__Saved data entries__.

- - - - -

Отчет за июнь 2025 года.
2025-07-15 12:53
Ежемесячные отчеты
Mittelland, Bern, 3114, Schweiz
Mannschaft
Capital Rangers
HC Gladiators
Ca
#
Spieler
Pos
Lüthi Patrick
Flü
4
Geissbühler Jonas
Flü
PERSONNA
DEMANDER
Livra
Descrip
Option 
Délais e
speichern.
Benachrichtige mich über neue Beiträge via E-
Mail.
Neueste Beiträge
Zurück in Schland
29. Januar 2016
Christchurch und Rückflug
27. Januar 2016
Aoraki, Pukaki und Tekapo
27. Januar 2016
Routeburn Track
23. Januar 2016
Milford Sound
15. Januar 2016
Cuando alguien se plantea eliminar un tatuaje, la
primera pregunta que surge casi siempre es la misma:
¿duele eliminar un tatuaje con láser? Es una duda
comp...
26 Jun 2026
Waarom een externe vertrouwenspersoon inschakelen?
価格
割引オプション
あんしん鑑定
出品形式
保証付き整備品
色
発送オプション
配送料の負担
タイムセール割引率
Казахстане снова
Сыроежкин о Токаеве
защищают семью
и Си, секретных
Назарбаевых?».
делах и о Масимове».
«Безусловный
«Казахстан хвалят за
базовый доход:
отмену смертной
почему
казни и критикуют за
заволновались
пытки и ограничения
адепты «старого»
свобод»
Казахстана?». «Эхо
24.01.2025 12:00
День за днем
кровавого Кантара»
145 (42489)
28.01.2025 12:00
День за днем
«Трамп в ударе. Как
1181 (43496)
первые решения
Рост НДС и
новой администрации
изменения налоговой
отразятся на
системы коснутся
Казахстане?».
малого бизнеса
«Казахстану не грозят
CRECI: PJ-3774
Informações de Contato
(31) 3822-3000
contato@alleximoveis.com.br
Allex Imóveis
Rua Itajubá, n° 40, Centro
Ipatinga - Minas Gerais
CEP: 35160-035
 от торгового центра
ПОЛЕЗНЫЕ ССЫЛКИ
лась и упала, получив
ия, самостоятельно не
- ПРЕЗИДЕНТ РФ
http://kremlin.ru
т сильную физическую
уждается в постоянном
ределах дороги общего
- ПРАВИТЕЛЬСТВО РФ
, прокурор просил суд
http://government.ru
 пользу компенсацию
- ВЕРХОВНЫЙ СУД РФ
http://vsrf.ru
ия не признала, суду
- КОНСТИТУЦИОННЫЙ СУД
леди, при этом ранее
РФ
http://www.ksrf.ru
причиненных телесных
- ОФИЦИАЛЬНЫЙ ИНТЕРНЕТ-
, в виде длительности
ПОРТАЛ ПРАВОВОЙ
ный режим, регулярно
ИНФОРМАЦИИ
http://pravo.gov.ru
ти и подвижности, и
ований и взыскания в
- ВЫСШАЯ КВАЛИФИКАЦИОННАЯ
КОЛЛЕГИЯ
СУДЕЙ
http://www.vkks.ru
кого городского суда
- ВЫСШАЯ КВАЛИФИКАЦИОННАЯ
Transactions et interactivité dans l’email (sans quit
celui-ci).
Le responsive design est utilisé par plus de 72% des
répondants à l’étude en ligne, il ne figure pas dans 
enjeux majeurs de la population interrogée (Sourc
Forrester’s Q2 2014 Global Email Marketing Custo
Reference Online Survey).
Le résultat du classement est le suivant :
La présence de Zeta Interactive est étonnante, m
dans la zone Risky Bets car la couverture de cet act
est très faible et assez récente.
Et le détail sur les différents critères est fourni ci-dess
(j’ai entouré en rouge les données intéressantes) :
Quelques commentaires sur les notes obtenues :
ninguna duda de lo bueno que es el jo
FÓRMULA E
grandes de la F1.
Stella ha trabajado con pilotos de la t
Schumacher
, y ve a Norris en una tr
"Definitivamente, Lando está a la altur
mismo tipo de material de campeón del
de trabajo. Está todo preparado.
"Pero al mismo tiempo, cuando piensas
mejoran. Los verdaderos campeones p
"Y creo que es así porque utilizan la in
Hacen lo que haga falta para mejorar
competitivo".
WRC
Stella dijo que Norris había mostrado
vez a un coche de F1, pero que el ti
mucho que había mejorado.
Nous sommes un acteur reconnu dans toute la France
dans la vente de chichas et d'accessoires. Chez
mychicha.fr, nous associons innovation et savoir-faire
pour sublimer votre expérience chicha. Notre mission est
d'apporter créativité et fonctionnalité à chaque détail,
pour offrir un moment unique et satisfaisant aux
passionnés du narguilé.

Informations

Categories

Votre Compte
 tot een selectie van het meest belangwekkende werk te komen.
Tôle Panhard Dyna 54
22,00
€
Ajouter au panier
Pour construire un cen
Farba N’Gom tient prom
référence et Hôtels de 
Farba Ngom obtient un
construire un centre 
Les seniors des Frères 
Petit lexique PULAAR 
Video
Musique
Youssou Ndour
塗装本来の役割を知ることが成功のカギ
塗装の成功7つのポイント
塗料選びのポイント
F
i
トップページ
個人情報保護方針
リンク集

- - - - -

__WORK TO COMPLETE__.
Search each line of the data above for "Beiträge", and copy the lines where it occurs.

__RESULT__.
Benachrichtige mich über neue Beiträge via E-
Neueste Beiträge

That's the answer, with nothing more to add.